**What the exercise asks**. Pull out every line in the data that has the string "Bina" in it.
● ● ● ●
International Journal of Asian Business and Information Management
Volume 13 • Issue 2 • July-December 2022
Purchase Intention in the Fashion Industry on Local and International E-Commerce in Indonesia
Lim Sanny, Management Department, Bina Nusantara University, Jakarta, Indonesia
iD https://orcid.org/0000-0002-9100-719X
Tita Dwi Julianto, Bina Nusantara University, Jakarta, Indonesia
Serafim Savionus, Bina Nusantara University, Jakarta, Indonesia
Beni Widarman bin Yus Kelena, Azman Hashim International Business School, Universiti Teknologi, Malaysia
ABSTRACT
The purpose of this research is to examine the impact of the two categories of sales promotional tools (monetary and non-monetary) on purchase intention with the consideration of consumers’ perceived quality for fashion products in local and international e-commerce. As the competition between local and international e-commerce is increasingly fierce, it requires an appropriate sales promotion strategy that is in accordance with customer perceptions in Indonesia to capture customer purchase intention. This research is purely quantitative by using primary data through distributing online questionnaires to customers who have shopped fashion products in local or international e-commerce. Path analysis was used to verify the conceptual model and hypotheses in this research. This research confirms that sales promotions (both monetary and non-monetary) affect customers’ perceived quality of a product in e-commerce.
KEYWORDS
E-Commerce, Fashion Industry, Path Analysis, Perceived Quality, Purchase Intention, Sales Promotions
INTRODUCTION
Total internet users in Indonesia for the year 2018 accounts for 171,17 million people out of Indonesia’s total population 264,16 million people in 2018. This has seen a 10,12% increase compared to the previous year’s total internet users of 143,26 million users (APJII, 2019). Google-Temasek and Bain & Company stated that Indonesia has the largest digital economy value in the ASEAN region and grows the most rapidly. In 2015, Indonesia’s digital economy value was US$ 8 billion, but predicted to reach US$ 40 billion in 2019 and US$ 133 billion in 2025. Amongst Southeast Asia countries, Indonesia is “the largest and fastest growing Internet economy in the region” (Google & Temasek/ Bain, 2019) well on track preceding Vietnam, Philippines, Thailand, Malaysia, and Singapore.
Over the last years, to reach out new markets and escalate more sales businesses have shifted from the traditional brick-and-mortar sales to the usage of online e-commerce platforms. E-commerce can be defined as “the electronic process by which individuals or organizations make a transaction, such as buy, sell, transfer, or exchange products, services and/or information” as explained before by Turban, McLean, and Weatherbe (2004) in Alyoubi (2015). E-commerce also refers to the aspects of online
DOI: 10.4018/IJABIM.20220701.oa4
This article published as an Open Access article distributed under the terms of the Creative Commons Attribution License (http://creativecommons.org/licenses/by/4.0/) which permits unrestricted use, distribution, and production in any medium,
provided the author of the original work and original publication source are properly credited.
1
● ● ● ●
**Your solution**.
Lim Sanny, Management Department, Bina Nusantara University, Jakarta, Indonesia
Tita Dwi Julianto, Bina Nusantara University, Jakarta, Indonesia
Serafim Savionus, Bina Nusantara University, Jakarta, Indonesia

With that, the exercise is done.